Painting, fashion and NFT: this window display in Fort Worth’s Sundance Square does it all

Painting, fashion and NFT: this window display in Fort Worth’s Sundance Square does it all

Sunflowerman of Fort Worth makes use of every method he can to show his art to the public.

The artist, whose real name is Matthew Miller, is a 33-year-old fashion illustrator who recently moved to Cowtown. He moved to Fort Worth a little over four years ago.

But like many artists today, he uses everything at his disposal, from social media to public art, NFTs and clothing, to make a name for himself in a hyper-competitive media landscape where alternative entertainment currents are at a loss. just a click away.

Miller’s new piece of public art, “Fashion World,” is a multimedia exhibit on display in the front of the former H&M store at 3rd and Commerce streets. “Fashion World” encapsulates the artist’s interest in fashion and technology with a style unique to Fort Worth. It also combines the old with the new: physical art with digital art.

Sunflowerman, world of fashion

On the second story of the building’s façade, Miller used vinyl LED lights to make long winged horns dance through the windows, the faux neon lights flickering to evoke the illusion of movement.

At ground level, the backdrop inside the storefront shimmers like a perpetual sunset. The watercolor paintings hang side by side, each depicting two floating figures approaching each other. A “Fashion World” branded denim jacket hangs on display, hand-painted by the artist.

A display next to the physical paintings It links viewers to the artist’s digital store, where non-fungible tokens (NFTs) of the art in the exhibition can be purchased.

NFTs are essentially proof that someone owns a unique digital image or video. NFTs are bought, sold and use the same blockchain (a public digital list of all transactions made) as cryptocurrencies. You can find a more detailed explanation of the NFT phenomenon here.

Like any other asset, NFTs have value, which can go up or down depending on the market. So why do a project like this? nowwhen the NFT and cryptocurrency market is in free fall?

“That’s a horrible response. [but] Why not now?” Miller said.

“We had the big crash, but technology has already influenced much of society. I think to imagine that. . . crypto and NFTs. . . are not going to affect our lives is crazy.
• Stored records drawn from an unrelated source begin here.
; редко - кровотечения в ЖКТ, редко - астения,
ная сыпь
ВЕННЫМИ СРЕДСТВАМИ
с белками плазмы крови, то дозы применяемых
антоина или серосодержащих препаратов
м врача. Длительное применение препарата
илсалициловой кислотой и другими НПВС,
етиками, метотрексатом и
So not trying to understand seems like poor planning. We are still very early in society’s understanding of what blockchain technologies can do for us.”

Like cryptocurrencies, NFTs are criticized for the amount of power they require. Ethereum, the most popular cryptocurrency/blockchain for NFTs, is known for the large amount of energy it takes to complete a single transaction.
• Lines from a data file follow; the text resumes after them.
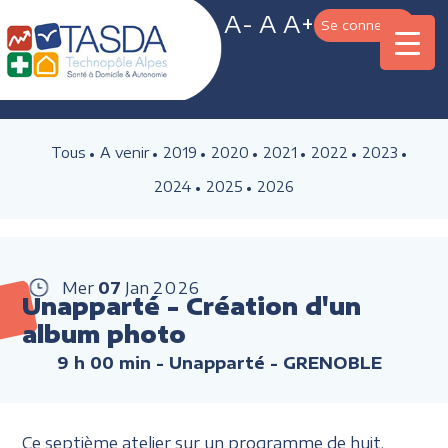
A-
A
A+
Se connecter
Tous
A venir
2019
2020
2021
2022
2023
2024
2025
2026
Mer
07
Jan
2026
Unapparté - Création d'un
album photo
9 h 00 min
- Unapparté - GRENOBLE
Ce septième atelier sur un programme de huit,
Miller wanted to address that concern with his line of NFTs.

“The fear of excessive energy use is concerning throughout society, and that blockchain technologies are exacerbating it is very concerning,” he said. “This is why I stay away from Ethereum.”

The NFTs for “Fashion World” operate on the Tezos blockchain, which uses “by some estimates 99.9 percent less energy to run the programs,” Miller said.

Many see artists using NFTs as an easy way to get cash and their work as another way for the super-rich to accumulate value.

“It’s not unlike the established art world we have today, where artists set up galleries that buy their work at exorbitant prices to increase the value of their work,” Miller reflected.

“It’s analogous to the real-world system we already have. It’s just that now it’s on the internet and it’s made with new money instead of old money.

As much as I despise some of the practices in the modern art world, I still love art. I still believe it and try to make a living. There is value in art beyond the outrageous stored value that people try to use to manipulate their own wealth and taxes.”

Sunflower man portrait

Matthew Miller, aka Sunflowerman, poses for a portrait in his downtown Fort Worth studio.

Miller’s true love for art shows in all of his projects. She used her art to promote mask wearing during the depths of the pandemic. Her positive mask artwork of her was posted all over Sundance Square.

He paints photorealistic representations of watches, commissioned by watch enthusiasts from around the world. She has a strong presence on Instagram, which offers a behind-the-scenes look at her artistic process.

Miller is also starting a line of Sunflowerman coffee beans, a passion project for a man with a deep appreciation for fine coffee. (His collection of intricate designs espresso cups from his travels around the world lives in his studio in downtown Fort Worth).

Sunflower Man, Jacket

Sunflowerman wears a hand-painted jacket outside of his “Fashion World” installation.

Keeping up with the latest technologies can help artists penetrate the public consciousness. While that has always been true, today it can be quite a challenge. And not all artists have to.

“Maintaining an understanding of developing technologies and cultural trends will give any artist the best chance of having a long career, but the opportunities in the arts are huge,” the artist said after the interview, adding that “there is no only one way to do it.”

Ultimately, Miller is undeterred by the challenges facing artists today. He knows what matters most: art itself.

“I want it to be beautiful, first of all. The concept is for me.”